Pourquoi dans ces conditions-là, l'actuel Directeur général de la Police devrait-il démissionner ? Si on suit bien cette logique, n'importe quel guignol, même paré des oripeaux de la République, peut se réveiller un matin, confectionner un rapport contre un collègue gênant et réclamer ensuite sa tête, avant même que la lumière ne soit... La charrue avant les bœufs, on s'enfermerait alors dans une logique circulaire bien suicidaire pour le pays, avec des  démissions à la pelle, au quotidien, sur la base de simples accusations. C'est sans exagérer, ce qui se passe dans les forums sur internet. On lance une ''petite bombe'', vraie ou fausse. Et le ''jury'' des internautes prononce l'arrêt de mort, avec d'ailleurs le même individu qui se multiplie autant de fois qu'il veut, par la magie de la toile pour expédier ses sentences injurieuses, bien courageusement caché derrière son petit écran. Au nom de quoi devrait-on traîner quelqu'un à la guillotine, sans avoir aucune preuve de la véracité de ce dont il est accusé ? Il va sans dire que si le commissaire Abdoulaye Niang est bien membre de la pieuvre ''cocaïnisée'', il mériterait non seulement d'être limogé de son poste mais aussi des poursuites dans le cadre d'une procédure judiciaire normale. On  n'en est pas encore là. En attendant, il faut bien que nous canalisions notre soif de sang...

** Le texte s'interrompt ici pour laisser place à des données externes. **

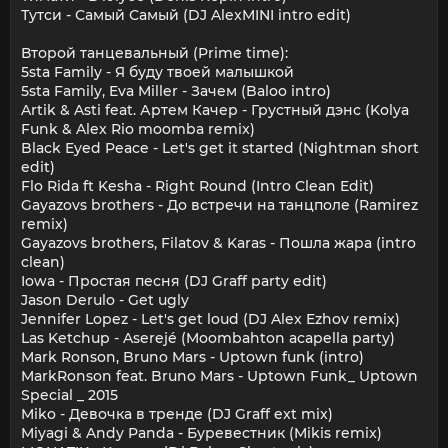
Тутси - Самый Самый (DJ AlexMINI intro edit)
Второй танцевальный (Prime time):
5sta Family - Я буду твоей малышкой
5sta Family, Eva Miller - Зачем (Baloo intro)
Artik & Asti feat. Артем Качер - Грустный дэнс (Kolya
Funk & Alex Rio moomba remix)
Black Eyed Peace - Let's get it started (Nightman short
edit)
Flo Rida ft Kesha - Right Round (Intro Clean Edit)
Gayazovs brothers - До встречи на танцполе (Ramirez
remix)
Gayazovs brothers, Filatov & Karas - Пошла жара (intro
clean)
Iowa - Простая песня (DJ Graff party edit)
Jason Derulo - Get ugly
Jennifer Lopez - Let's get loud (DJ Alex Ezhov remix)
Las Ketchup - Aserejé (Moombahton acapella party)
Mark Ronson, Bruno Mars - Uptown funk (intro)
MarkRonson feat. Bruno Mars - Uptown Funk_ Uptown
Special _ 2015
Miko - Девочка в тренде (DJ Graff ext mix)
Miyagi & Andy Panda - Буревестник (Mikis remix)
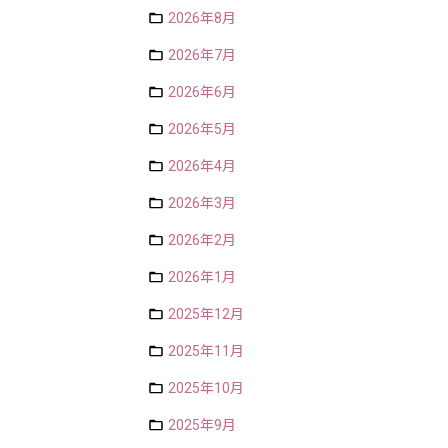
2026年8月
2026年7月
2026年6月
2026年5月
2026年4月
2026年3月
2026年2月
2026年1月
2025年12月
2025年11月
2025年10月
2025年9月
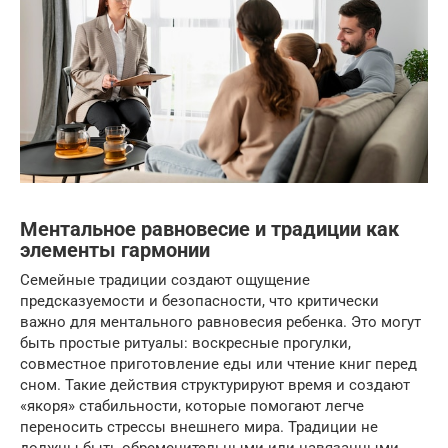
Ментальное равновесие и традиции как
элементы гармонии
Семейные традиции создают ощущение
предсказуемости и безопасности, что критически
важно для ментального равновесия ребенка. Это могут
быть простые ритуалы: воскресные прогулки,
совместное приготовление еды или чтение книг перед
сном. Такие действия структурируют время и создают
«якоря» стабильности, которые помогают легче
переносить стрессы внешнего мира. Традиции не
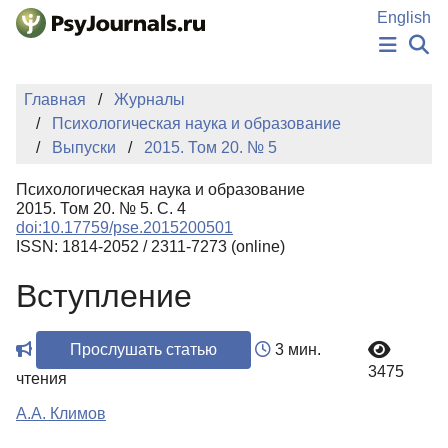
Перейти к основному содержанию
English
НОВОСТИ
Главная
Журналы
ИЗДАНИЯ
Психологическая наука и образование
АВТОРЫ
Выпуски
2015. Том 20. № 5
ПОДАТЬ РУКОПИСЬ
БАЗА ЗНАНИЙ
Психологическая наука и образование
КЛЮЧЕВЫЕ СЛОВА
2015. Том 20. № 5. С. 4
Регистрация
Вход
doi:10.17759/pse.2015200501
ISSN: 1814-2052 / 2311-7273 (online)
Вступление
Прослушать статью
3 мин.
3475
чтения
А.А. Климов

En vérité, toute thérapeutique qui sera appliquée à la Police, sans prendre en compte les vrais problèmes de ce corps bien spécial aussi bien du point de vue de son histoire que de l'état d'esprit actuel qui y prévaut, sera vouée à l'échec. Les Sénégalais ont tous grommelé ''shocking'' dans l'affaire de la drogue, tout en tolérant tous les jours le spectacle grandeur nature de la corruption dans la circulation. Tout le monde fait semblant de n'avoir pas vu les tétons de la demoiselle. On peut transposer des cas dans des corporations entières où des pratiques de ce genre se passent tous les jours. Sous le nez et la barbe des Sénégalais ? En vérité, tout le monde sait, mais chacun pointe le doigt sur le pantalon de l'autre pour éviter qu'on lorgne son caleçon. Un vrai problème de société, qui ne peut être éradiqué sans une dynamique révolutionnaire bien assumée. Mais enfin...la balle est en partie dans le camp de l'Exécutif.  

 Et il est étonnant que le Président Macky Sall qui a la réputation, au sein de la Police, d'avoir été l'un des meilleurs ministres de l'Intérieur du  régime de Wade, ne capitalise pas cette expérience pour y mettre de l'ordre. Dans le contexte actuel où la déliquescence des appareils d’État est à la mode dans la sous région (Mali, Guinée-Bissau etc), la sécurité est une question de vie et de mort. Or, c'est bien un secret de Polichinelle que les flics ne sont pas bien dans leur peau. Moral à zéro. Pas seulement à cause de cette affaire qui vient révéler un malaise profond, mais du fait de multiples facteurs. On étale le tapis rouge aux autres corps en oubliant que c'est la Police qui assure d'abord la sécurité intérieure. Le bulletin de salaire d'un commissaire même divisionnaire est tellement rachitique par rapport aux autres hauts fonctionnaires de l’État que certaines frustrations deviennent légitimes. C'est dire que tout rafistolage, qui consisterait à ne voir des poux que dans la tête de certains flics, tout en occultant les responsabilités aujourd'hui désertées de l’État, est voué à l'échec. Le ver n'est pas seulement dans le fruit.